Ranking basically means that other important, credible websites believe that you are one of them – an important, credible website – by linking to you. To harness the power of the community, you need to first contribute to the community, before they’ll take you seriously and tell their friends about you.
In this sub-section of the article on Link Graph and Information Retrieval, I’ll cover connectivity-based ranking, query dependencies, neighborhood subgraphs and the HITS algorithm.
What is Connectivity-Based Ranking?
Now that you’re familiar with graphs, their types and their application in structuring the web, let’s look at how the graph of the web is utilized by Google’s search algorithm.
The web is a massive graph where millions of documents are connected with each other via hyperlinks. We’ll start by looking at the bigger picture and later take a deeper look at PageRank.
This is what a Connectivity-Based Ranking system means?
The value (importance) of a document available on the web is determined by the number of links (directed and undirected), from other documents available on the web, that are pointing towards that document.
The Connectivity-Based Ranking system uses both Link Graph and the Co-Citation Graph in indexing, categorizing and ranking web pages.
Search Queries and Connectivity-Based Ranking
The concept of a Connectivity-Based Ranking system is intuitive and simple – that’s why it’s the foundation of almost every online search engine in existence. Now we can start making our way towards understanding PageRank.
The first stop along the way is to understand how Google determines the value and relevance of web pages based on search queries using the Connectivity-Based Ranking system.
Query-Independent Connectivity-Based Ranking
First, we need to determine the overall quality of a page in relation to all the other pages available in an index. PageRank is a Query-Independent Connectivity Ranking system that assigns a quality score to a page purely based on the quality (PageRank) of web pages that link a page to it.
Being query-independent means that PageRank alone is not a complete measure of the relevance of a page to a search query.
Think of PageRank as quality control that sifts through documents available on the internet to ensure that every webpage that’s indexed by Google and made available to be displayed in search results meets Google’s quality standards.
Query-Dependent Connectivity Based Ranking
Time to revisit elementary school mathematics. An index is a group of documents or a Set of objects organized based on their individual PageRanks. In order to deliver documents based on specific queries, this set is divided into small portions or subsets based on their relevance to the keywords (or phrases) used by the user.
This is an indegree or backlink based ranking model that connects the query-independent link analysis based ranking system with user queries by building subgraphs to include only those documents that are relevant to the user query. In geek-lingo, these subgraphs are called neighborhood graphs.

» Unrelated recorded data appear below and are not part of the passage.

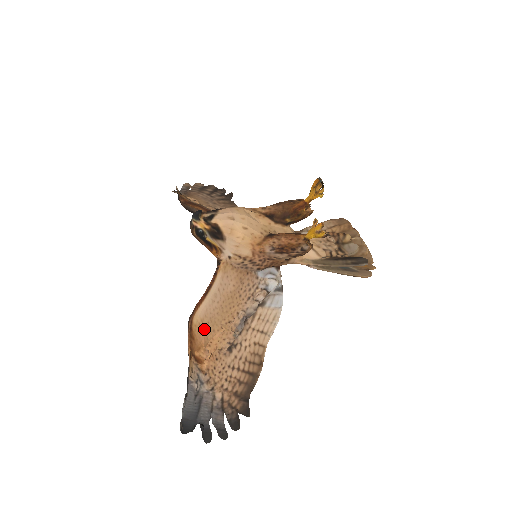
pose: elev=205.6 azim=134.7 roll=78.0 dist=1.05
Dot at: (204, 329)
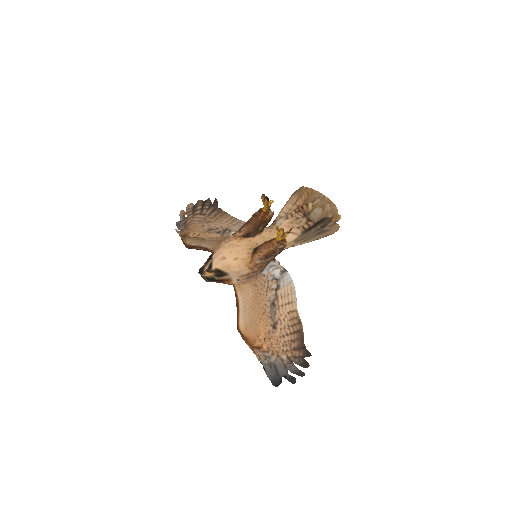
Dot at: (250, 329)
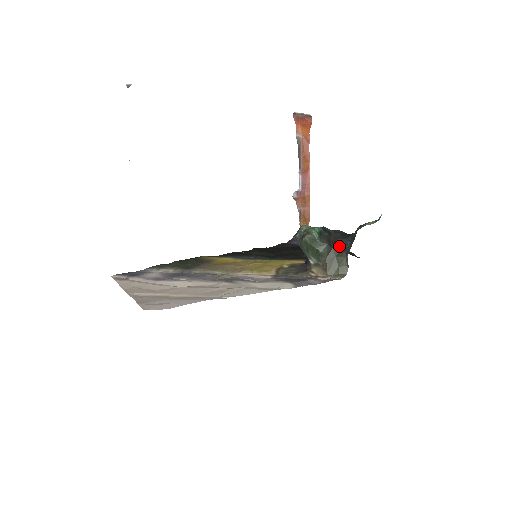
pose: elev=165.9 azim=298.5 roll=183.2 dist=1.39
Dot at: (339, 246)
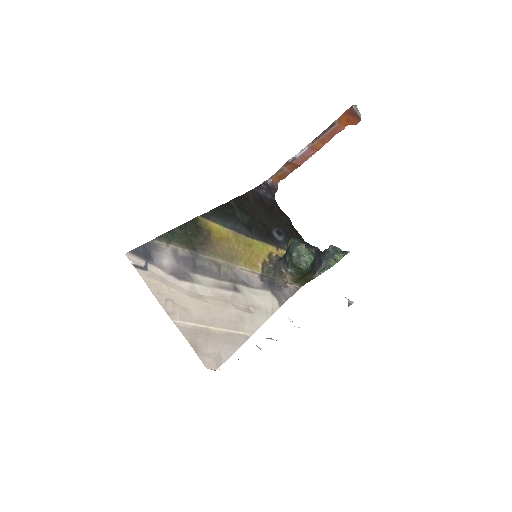
Dot at: (314, 268)
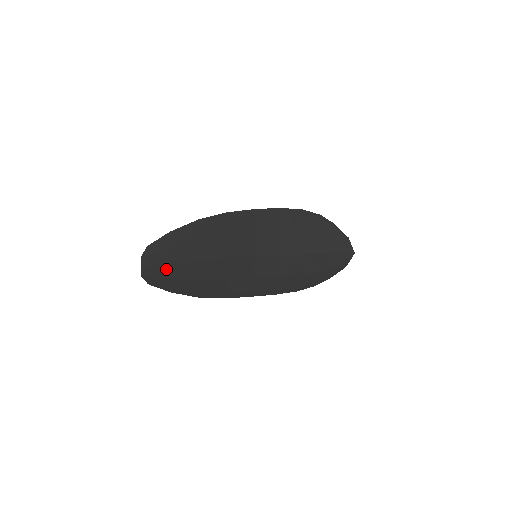
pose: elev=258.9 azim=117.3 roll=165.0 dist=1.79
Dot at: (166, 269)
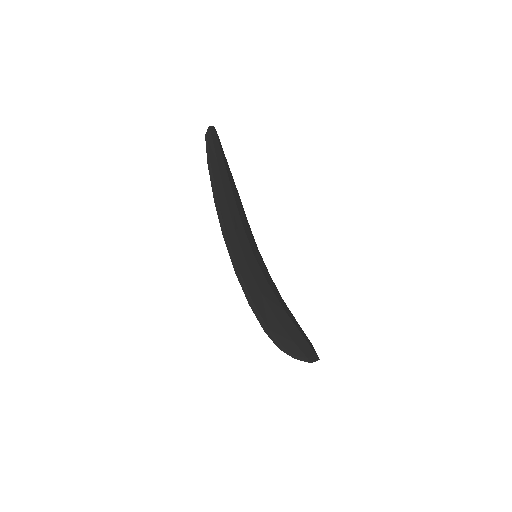
Dot at: (219, 153)
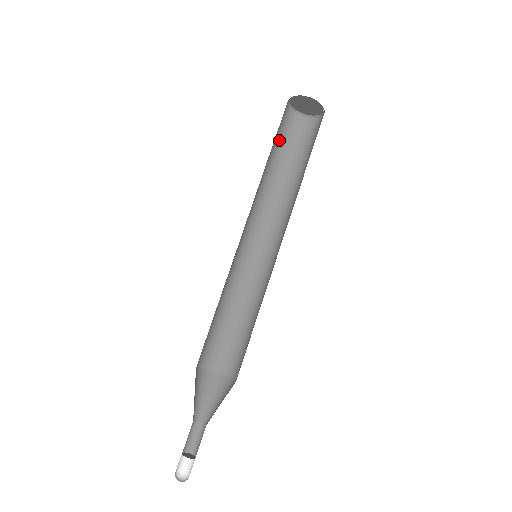
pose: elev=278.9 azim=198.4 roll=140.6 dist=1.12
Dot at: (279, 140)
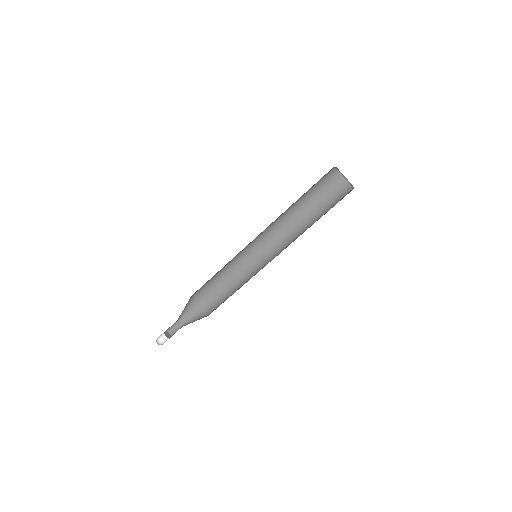
Dot at: (315, 188)
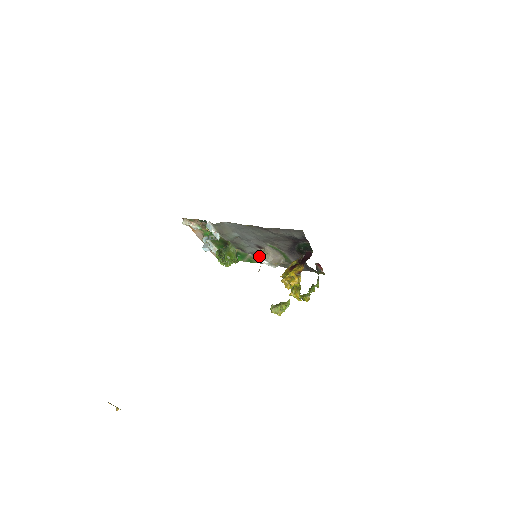
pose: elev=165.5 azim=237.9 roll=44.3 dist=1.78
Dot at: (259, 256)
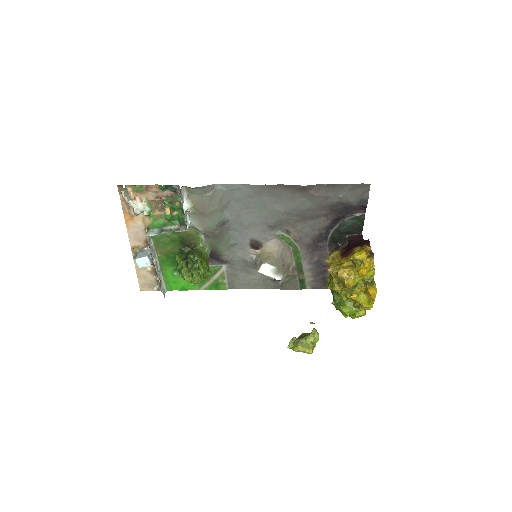
Dot at: (241, 269)
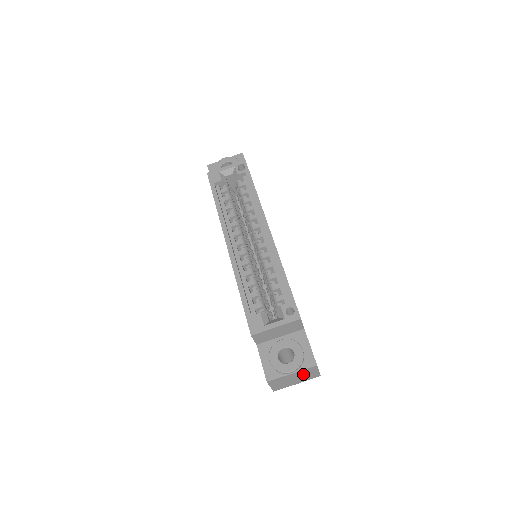
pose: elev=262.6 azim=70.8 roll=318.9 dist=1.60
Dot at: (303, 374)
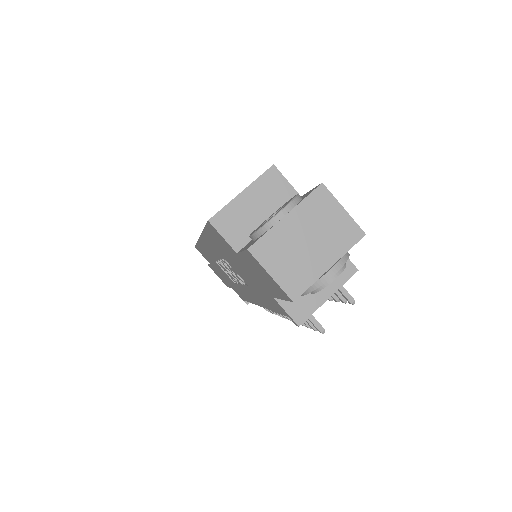
Dot at: (316, 222)
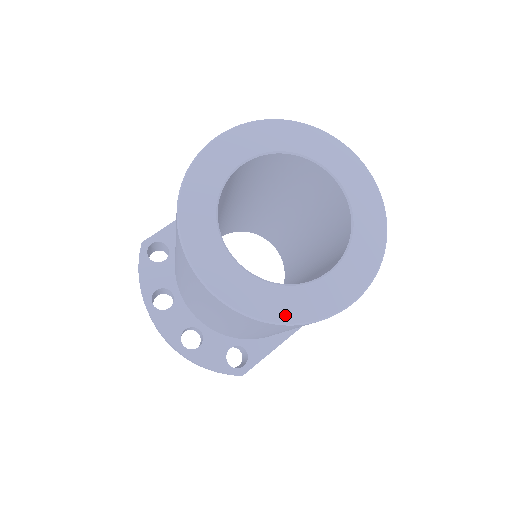
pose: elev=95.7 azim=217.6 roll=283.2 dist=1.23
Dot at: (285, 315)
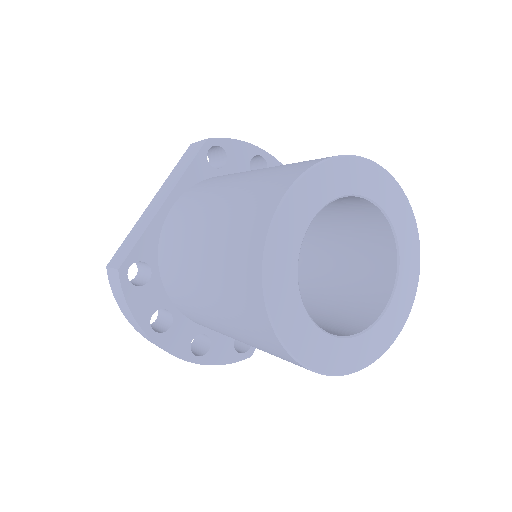
Dot at: (368, 359)
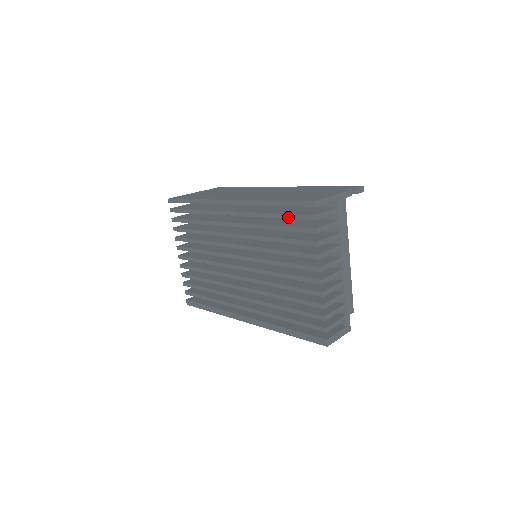
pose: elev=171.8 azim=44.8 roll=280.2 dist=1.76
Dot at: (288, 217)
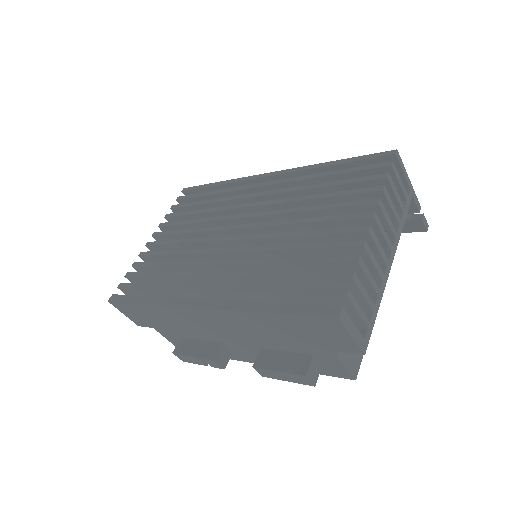
Dot at: (350, 170)
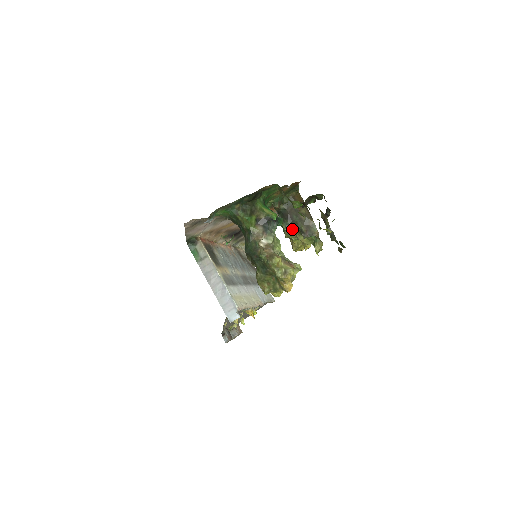
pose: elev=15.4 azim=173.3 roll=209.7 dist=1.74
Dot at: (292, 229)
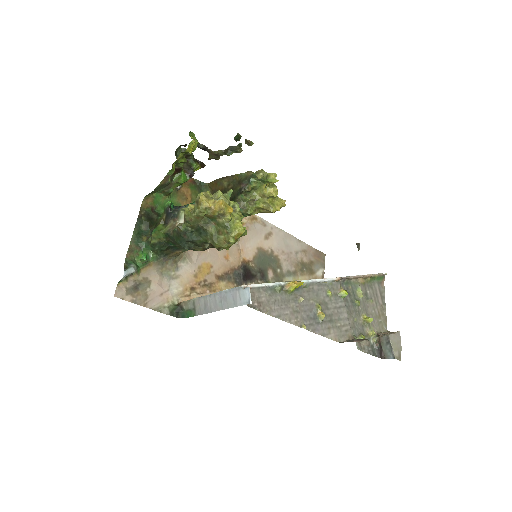
Dot at: (240, 203)
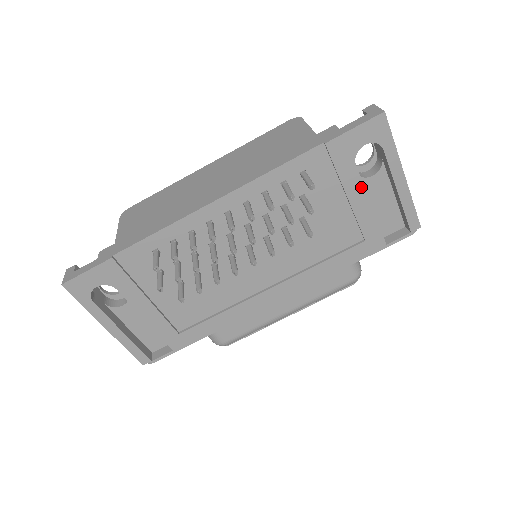
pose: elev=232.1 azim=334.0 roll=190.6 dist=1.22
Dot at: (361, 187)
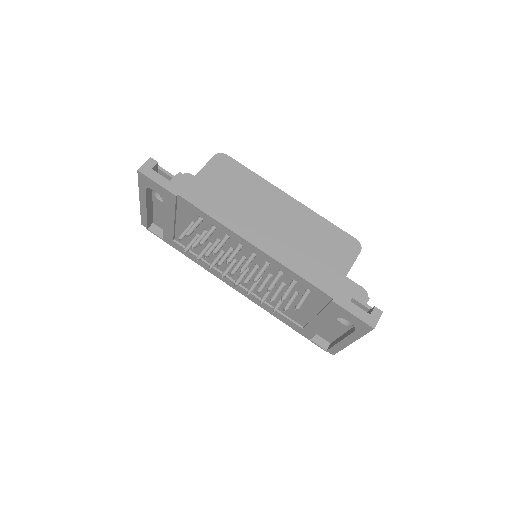
Dot at: (327, 323)
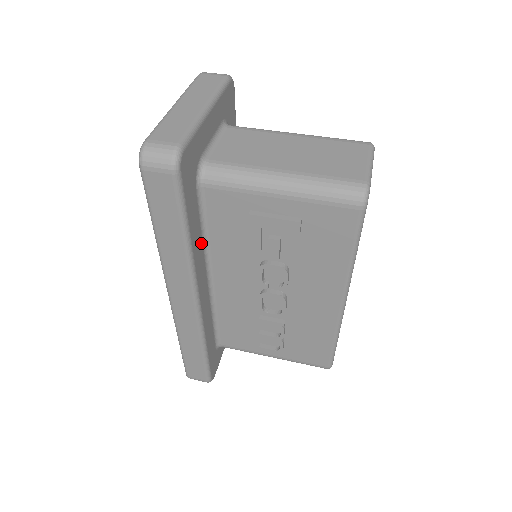
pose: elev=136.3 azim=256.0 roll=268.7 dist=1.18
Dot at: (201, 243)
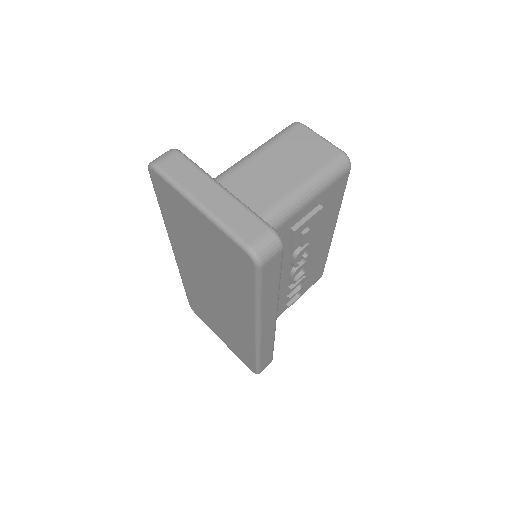
Dot at: occluded
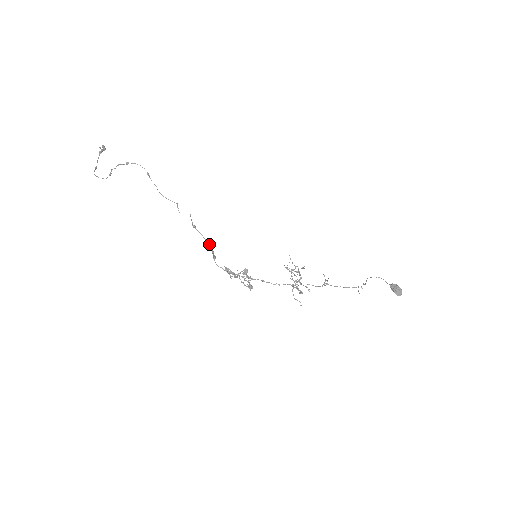
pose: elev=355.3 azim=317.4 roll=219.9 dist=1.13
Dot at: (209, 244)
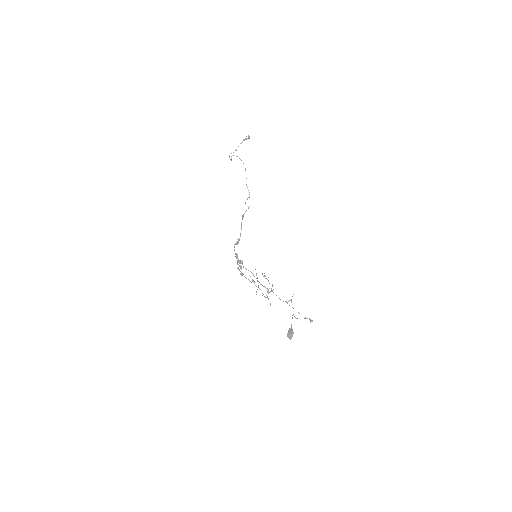
Dot at: (240, 233)
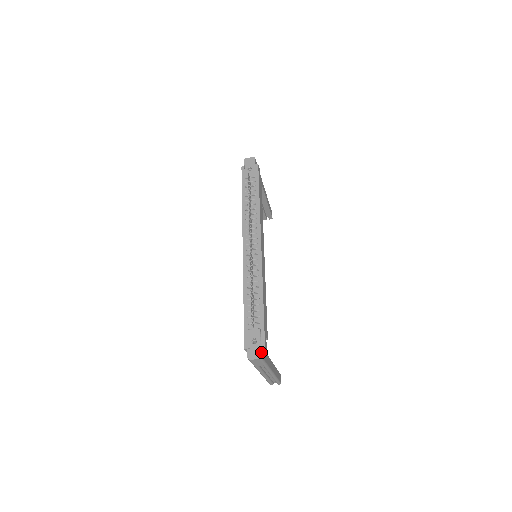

In simple terms; “you’re known by the company you keep”. The only difference is that if you’re not proactive, the company you keep will be decided for you (and this is like being picked last in gym class, nobody wants to be that guy).
Hub Score and Authority Score: The HITS Algorithm
Let me summarise what we know so far about connectivity based ranking: PageRank is a quality control system that initially determines if the webpage that you’ve published qualifies to be displayed in search results. What’s left for it to do is to determine where and for which queries should that document be displayed in search results.
The shortcoming of a link analysis based ranking system (including the neighborhood subgraph) is that it assigns a score to a webpage solely based on the number of links pointing towards it, without considering the quality of those links.
HITS algorithm is the next step that ensures that only the most relevant and high-quality pages are displayed based on a user query.
A Short Description of the HITS Algorithm
For any given query, the HITS algorithm determines the Hub Score and the Authority Score of each document available in the neighborhood subgraph. These documents are then ranked based on their respective Hub and Authority scores.
A document has a high Hub Score if it contains a high number of links leading towards high quality and relevant documents. Hub Score does not consider internal links.
So a webpage is a high-quality Hub if it recommends user to visit pages (via links) to other high-quality content.
A document has a high Authority Score if many other high-quality documents point towards it. Your webpage is considered to contain relevant and useful content if more and more web pages recommend users to visit it by linking to it.
The Real Reason Why Good SEO’s Are Needed
A ranking system based on Hub and Authority scores means that over time web pages that consistently connect to a large number of authoritative content will start ranking higher as high-quality Hubs. The same thing would happen for Authority Score of web pages when a large number of high-quality Hubs start linking back to them.
What this means that as an SEO your job is to ensure both that the information on your site is easily accessible by search crawlers and that the content being published on your site is valuable and gains high Hub or Authority scores.
Having said that, the HITS Algorithm neighborhood subgraph while performing a query-dependent analysis can only include a limited number of web pages in the subgraph. This means that your site, even with high-quality content, might not be included in that subgraph if its Authority or Hub scores are low.
That’s why a good SEO understands that in order to produce the best results every single element of Google’s link analysis and processing algorithm needs to be taken into account:
- Number of Inbound Links
- Number of Outbound Links
- HITS Authority Score (Quality of inbound links)
- HITS Hub Score (Quality of outbound links)